— Ты прав, Володя, тогда тройным одеколоном. У нас есть. Протру тройным одеколоном и все будет в порядке. Никаких следов. Не против?
— Тройным можно, — согласился генерал и, когда она затем обеими руками взяла его за голову и повернула лицом к свету, чтобы лучше разглядеть порез, он с каким-то смешанным чувством стыда, обиды и упрямства повел головой в сторону и тем же капризным голосом, что и раньше, проговорил с очевидным расчетом в последней попытке хоть что-нибудь да вернуть из утраченных позиций: — А насчет этого самого Левашова я еще подумаю. Но имей в виду, об освобождении его из-под ареста сейчас не может быть и речи. Это не оправдание, что он за тебя вступился. За рукоприкладство по головке не гладят, это запрещено, и командир полка поступил правильно, отправив его на гауптвахту. На его месте я поступил точно бы так. И ордена он, конечно, тоже не получит. Во всяком случае на этот раз. А там посмотрим…

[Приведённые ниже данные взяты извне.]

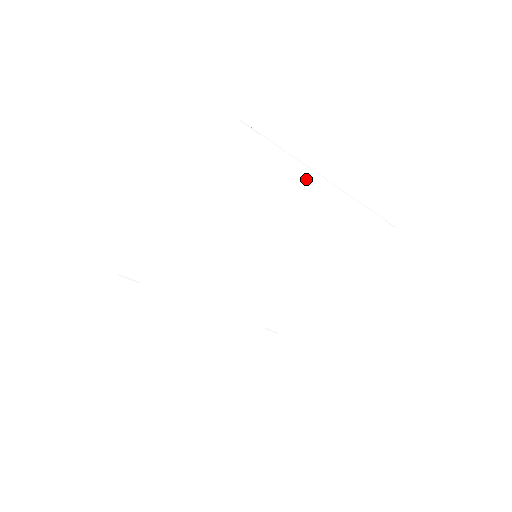
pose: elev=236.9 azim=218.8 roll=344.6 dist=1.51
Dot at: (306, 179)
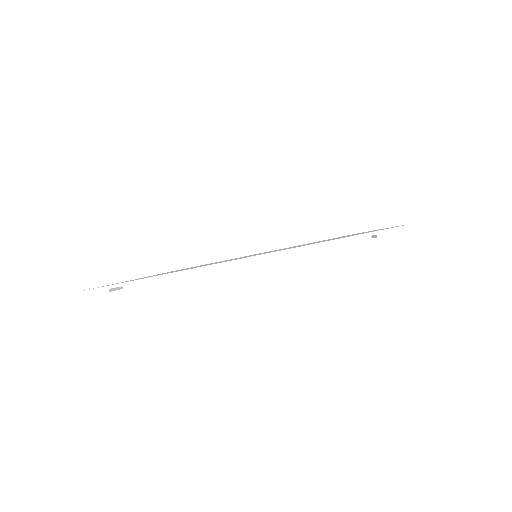
Dot at: occluded
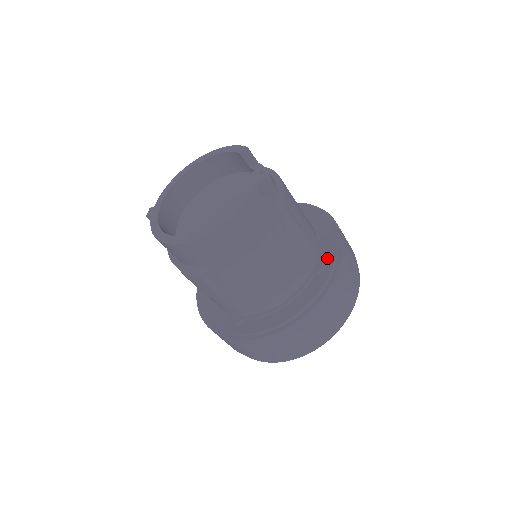
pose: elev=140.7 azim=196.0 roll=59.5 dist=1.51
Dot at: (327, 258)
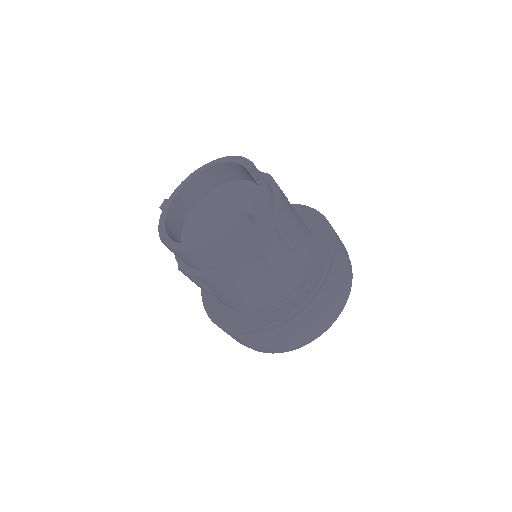
Dot at: (314, 278)
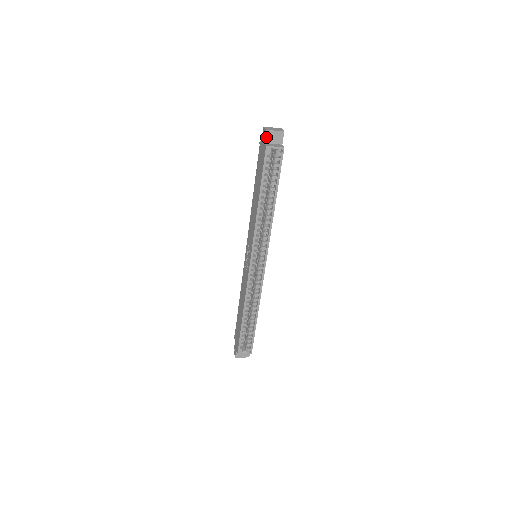
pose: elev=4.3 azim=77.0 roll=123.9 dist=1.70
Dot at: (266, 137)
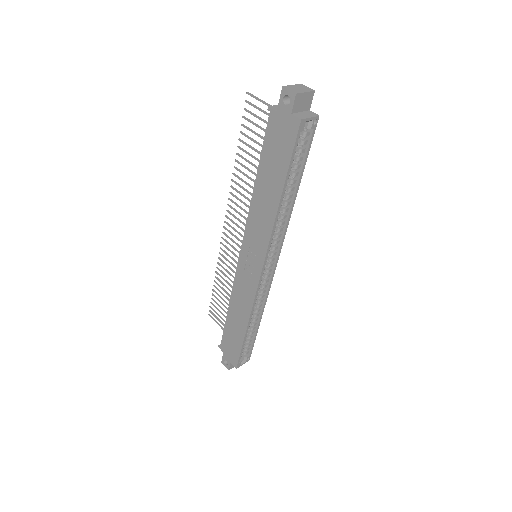
Dot at: (294, 104)
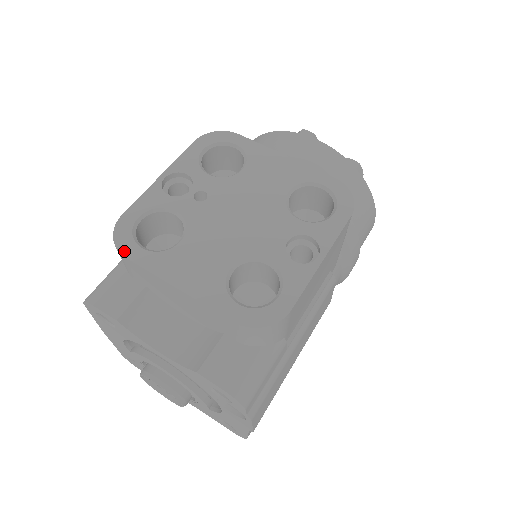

— Хорошо, дорогой, я и не настаиваю, — с покорной улыбкой согласилась Светлана Петровна. — Поступай, как велит долг.
— Вот именно, долг, — подхватил генерал, правда, не так внушительно, как бы ему на этот раз хотелось и как того требовал случай, — чтобы принять соответствующую позу, ему надо было высвободить голову, а жена держала ее своими руками так ловко, нежно и влюбленно, что помешать ей у него не хватило духу.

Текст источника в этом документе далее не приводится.